═══ Texto para analizar ═══

Desgraciadamente este sí es un relato real, no tiene un ápice de ficción como en otras ocasiones, en las que me serví de una historia ficticia para enlazar una problemática social o injusticia humanitaria. El asesinato de Sandra Palo fue un suceso de los más crueles que retiene la historia reciente de España, que tuvo como protagonistas victimarios a un grupo de jóvenes, tres de ellos menores de edad y el cuarto recién cumplida la edad adulta. Al mayor de ellos, al Malaguita, le cayó una condena de 64 años de cárcel, sin embargo, la resolución aclara que son 30 los años que cumplirá, como máximo efectivo. Los otros tres, ecepto uno que ya salió en libertad, cumplen condena en centro de menores, al Ramón y al Ramoncín le condenaron a 8 años cada uno y 4 al Rafita. A este último lo detuvieron por robo tras abandonar el centro de reclusión y últimamente ha salido en un programa de "telebasura" como invitado, haciendo declaraciones sobre el suceso que coprotagonizó hace 7 años. Una oferta televisiva que no le hace bien ni al Rafita ni a la sociedad, convirtiéndolo en un friki al que sus atrocidades le generan riqueza.

═══ Datos ═══

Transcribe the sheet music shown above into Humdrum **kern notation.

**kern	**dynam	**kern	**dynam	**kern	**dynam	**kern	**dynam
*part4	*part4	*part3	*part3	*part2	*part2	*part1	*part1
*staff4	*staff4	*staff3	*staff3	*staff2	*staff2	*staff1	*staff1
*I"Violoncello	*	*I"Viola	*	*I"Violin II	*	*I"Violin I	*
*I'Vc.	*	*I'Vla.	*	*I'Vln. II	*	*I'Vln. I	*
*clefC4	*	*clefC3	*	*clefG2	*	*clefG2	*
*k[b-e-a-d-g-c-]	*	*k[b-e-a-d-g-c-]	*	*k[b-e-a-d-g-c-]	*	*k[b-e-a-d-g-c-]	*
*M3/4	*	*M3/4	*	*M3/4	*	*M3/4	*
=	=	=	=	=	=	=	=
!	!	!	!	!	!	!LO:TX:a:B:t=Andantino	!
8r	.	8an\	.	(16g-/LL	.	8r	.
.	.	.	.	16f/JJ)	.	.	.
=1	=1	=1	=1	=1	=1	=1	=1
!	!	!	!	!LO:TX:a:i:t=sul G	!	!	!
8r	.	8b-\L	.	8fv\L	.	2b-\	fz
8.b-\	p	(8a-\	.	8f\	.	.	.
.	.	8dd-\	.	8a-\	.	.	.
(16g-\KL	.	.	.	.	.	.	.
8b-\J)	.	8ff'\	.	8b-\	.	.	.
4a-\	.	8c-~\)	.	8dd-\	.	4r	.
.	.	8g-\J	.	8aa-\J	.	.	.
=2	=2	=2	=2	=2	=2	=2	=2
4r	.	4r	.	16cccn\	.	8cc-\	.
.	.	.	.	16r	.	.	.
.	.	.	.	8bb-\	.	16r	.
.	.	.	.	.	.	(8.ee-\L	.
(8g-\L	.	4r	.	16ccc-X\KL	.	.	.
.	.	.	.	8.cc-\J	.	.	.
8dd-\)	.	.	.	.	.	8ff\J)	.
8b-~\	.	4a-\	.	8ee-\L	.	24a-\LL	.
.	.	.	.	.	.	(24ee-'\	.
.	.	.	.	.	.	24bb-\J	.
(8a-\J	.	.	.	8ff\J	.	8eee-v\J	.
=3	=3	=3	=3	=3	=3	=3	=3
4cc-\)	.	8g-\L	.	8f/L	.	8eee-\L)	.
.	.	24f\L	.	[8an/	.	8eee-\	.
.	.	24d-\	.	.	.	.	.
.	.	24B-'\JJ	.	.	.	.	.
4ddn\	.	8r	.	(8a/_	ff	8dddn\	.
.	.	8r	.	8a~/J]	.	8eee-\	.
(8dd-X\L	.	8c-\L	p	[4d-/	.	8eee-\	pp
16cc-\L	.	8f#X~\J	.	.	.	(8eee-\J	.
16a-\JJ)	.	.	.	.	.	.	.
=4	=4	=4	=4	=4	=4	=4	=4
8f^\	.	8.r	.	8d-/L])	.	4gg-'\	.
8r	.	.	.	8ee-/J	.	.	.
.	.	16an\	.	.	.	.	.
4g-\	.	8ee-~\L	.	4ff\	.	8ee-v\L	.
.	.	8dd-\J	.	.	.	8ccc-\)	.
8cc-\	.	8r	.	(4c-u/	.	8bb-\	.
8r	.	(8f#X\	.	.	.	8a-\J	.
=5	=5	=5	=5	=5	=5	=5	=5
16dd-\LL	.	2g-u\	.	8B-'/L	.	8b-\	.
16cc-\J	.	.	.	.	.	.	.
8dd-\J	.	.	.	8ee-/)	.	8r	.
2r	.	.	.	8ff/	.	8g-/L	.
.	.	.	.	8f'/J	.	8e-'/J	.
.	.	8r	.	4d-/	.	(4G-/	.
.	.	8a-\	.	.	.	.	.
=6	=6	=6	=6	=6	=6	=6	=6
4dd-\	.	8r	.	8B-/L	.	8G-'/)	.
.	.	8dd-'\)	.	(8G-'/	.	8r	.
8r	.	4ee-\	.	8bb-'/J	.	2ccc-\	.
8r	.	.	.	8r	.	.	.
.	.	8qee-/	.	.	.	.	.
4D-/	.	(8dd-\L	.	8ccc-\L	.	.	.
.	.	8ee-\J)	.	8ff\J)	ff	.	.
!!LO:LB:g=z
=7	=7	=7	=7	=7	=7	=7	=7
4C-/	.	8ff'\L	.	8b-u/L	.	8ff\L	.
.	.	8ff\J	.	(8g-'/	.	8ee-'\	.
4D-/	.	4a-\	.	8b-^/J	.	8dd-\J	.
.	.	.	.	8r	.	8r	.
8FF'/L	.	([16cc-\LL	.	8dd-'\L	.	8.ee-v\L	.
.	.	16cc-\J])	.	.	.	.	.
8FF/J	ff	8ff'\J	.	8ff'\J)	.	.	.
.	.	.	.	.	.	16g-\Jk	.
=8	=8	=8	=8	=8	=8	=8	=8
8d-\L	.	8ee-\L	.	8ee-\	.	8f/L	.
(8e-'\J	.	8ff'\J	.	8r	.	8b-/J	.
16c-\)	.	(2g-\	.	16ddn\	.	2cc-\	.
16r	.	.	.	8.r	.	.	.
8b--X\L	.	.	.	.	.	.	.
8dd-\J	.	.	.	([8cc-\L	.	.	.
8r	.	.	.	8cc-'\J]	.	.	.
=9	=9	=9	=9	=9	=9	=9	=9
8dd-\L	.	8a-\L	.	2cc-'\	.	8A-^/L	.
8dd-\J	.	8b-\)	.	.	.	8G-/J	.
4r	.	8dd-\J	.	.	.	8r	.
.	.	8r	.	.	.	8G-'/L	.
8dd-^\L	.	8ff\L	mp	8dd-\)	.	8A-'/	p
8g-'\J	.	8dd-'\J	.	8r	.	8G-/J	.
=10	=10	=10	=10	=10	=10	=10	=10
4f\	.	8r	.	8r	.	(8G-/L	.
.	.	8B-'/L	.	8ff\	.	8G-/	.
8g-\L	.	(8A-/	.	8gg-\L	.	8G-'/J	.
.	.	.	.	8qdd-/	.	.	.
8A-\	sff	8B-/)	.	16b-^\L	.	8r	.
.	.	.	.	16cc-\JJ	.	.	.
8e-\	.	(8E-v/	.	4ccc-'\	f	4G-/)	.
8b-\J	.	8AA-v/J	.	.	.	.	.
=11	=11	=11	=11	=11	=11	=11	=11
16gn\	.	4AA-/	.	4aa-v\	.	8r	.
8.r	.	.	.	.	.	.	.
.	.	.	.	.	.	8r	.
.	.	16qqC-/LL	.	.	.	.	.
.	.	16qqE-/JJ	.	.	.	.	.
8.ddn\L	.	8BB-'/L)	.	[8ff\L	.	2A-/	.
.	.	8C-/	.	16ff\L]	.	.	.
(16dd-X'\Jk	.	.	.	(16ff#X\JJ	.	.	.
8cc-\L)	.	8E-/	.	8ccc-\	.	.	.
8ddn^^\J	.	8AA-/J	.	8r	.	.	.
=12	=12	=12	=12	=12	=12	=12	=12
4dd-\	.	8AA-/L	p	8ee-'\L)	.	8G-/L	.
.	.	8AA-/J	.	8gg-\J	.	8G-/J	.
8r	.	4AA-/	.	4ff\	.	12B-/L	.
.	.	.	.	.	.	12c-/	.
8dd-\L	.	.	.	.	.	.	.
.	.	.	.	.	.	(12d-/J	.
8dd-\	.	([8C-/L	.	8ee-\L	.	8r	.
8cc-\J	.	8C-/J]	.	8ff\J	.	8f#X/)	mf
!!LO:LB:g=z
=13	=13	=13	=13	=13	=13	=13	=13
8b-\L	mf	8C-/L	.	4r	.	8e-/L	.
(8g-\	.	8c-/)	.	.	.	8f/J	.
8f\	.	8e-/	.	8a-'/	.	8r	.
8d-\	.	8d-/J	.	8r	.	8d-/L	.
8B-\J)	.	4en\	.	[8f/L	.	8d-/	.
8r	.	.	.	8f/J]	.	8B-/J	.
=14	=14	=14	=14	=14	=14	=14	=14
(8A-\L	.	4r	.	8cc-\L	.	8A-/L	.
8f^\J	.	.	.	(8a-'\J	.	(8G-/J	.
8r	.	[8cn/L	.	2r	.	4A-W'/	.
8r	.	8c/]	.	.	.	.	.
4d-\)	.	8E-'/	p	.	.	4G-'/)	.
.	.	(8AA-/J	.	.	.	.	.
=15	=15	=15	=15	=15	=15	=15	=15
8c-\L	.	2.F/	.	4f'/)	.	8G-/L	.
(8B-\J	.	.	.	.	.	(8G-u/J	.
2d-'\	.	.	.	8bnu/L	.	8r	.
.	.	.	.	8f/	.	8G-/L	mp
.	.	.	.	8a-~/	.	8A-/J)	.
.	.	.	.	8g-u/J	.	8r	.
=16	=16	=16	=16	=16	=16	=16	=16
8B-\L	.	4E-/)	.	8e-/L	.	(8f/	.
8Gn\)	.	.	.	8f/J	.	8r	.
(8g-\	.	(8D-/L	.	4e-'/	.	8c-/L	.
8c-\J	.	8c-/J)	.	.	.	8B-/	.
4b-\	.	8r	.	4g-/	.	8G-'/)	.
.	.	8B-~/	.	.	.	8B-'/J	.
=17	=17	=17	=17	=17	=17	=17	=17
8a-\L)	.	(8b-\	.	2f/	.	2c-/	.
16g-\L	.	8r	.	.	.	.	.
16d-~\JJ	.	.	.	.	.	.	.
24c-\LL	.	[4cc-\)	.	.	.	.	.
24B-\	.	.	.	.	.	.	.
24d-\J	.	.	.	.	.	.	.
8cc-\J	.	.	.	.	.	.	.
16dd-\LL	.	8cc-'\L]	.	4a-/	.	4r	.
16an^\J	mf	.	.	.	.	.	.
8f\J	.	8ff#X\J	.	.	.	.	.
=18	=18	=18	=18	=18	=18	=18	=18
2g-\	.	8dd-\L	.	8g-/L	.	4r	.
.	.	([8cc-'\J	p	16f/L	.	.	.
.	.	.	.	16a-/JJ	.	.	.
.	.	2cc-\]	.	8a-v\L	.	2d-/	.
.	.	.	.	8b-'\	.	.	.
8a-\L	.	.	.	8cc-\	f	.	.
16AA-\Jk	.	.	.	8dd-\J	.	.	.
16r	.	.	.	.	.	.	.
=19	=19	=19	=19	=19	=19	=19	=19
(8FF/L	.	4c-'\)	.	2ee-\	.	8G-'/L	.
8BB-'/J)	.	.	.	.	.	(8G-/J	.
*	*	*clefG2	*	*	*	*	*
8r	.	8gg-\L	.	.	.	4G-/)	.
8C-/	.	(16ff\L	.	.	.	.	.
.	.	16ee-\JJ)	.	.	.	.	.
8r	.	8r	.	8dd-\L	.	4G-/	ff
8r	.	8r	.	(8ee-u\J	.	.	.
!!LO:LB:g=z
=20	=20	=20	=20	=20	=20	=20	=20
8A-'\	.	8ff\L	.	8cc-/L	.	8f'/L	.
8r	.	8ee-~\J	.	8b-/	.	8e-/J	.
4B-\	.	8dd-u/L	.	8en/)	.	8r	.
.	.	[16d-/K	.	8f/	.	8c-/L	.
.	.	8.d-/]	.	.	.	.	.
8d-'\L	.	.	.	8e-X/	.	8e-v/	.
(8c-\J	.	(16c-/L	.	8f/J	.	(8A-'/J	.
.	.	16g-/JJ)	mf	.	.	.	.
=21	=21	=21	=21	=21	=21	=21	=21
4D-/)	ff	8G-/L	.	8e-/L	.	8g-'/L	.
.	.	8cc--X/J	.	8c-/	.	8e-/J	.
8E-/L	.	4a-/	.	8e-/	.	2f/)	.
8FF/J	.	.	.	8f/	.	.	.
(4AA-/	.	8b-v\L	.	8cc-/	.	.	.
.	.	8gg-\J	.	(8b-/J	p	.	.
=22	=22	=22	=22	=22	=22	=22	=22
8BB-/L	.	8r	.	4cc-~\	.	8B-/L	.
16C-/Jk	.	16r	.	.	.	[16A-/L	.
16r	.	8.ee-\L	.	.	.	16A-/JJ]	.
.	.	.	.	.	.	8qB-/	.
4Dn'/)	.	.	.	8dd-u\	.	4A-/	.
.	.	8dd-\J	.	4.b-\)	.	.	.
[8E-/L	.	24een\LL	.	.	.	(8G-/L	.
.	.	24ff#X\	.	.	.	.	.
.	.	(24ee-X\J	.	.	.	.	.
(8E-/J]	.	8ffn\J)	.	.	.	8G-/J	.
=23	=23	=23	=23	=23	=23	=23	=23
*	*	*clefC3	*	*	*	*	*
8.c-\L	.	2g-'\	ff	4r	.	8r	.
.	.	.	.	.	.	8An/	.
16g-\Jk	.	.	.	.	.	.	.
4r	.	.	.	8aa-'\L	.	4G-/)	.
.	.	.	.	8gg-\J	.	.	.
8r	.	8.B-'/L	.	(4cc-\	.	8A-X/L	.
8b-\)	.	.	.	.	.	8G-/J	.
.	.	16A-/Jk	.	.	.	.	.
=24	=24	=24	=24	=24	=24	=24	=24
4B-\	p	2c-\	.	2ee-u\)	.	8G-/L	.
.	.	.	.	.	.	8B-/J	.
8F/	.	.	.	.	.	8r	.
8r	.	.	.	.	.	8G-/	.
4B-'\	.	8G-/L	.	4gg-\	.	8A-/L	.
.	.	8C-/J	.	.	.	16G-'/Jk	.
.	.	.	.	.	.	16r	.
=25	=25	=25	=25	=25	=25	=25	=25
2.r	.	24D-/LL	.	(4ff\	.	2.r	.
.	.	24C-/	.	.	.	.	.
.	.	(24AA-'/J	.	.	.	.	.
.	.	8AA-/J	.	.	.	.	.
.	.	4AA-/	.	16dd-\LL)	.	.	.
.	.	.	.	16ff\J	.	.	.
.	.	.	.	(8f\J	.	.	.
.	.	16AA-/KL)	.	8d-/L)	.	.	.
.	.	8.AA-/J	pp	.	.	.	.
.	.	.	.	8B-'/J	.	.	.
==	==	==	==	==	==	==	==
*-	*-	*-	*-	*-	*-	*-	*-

═══

● Tareas
A: Resume en dos oraciones el texto sobre el asesinato de Sandra Palo.
B: Prosigue el texto sobre el asesinato de Sandra Palo a partir de su última oración.
Los registros no guardan relación con el texto.

● Tareas resueltas
A: El asesinato de Sandra Palo, uno de los sucesos más crueles de la historia reciente de España, lo cometieron cuatro jóvenes, tres de ellos menores de edad, y al mayor, el Malaguita, lo condenaron a 64 años de cárcel, de los que cumplirá como máximo 30. El Rafita, condenado a 4 años, fue detenido por robo tras abandonar el centro de reclusión y ha aparecido como invitado en un programa de "telebasura", algo que según el texto no le hace bien ni a él ni a la sociedad.

B:
Este asesinato, junto a otros sucesos protagonizados por menores recientemente, han llevado a la sociedad a exigir penas más elevadas para estos delincuentes asesinos, que, por días o meses, se salvan de cumplir la condena que cualquier otro cumpliría por ser mayor de edad o adulto. A veces cuesta creer que un individuo que no ha necesitado de su mayoría de edad para cometer tales aberraciones sí se aproveche de ese límite para salir impune de castigo. Pero no debemos dejar que los acontecimientos nos arrastren y el dolor se alíe con la ira para abandonar el civismo y la responsabilidad como sociedad civilizada, porque los sentimientos no nos permiten razonar y probablemente nos empujen a cometer nuevos errores, los mismos que hemos cometido al convertir a menores en asesinos en potencia, no toda la culpa la debe de tener el menor, también nosotros como sociedad debemos de aceptar parte de esa culpa, de esa responsabilidad en evitarlo.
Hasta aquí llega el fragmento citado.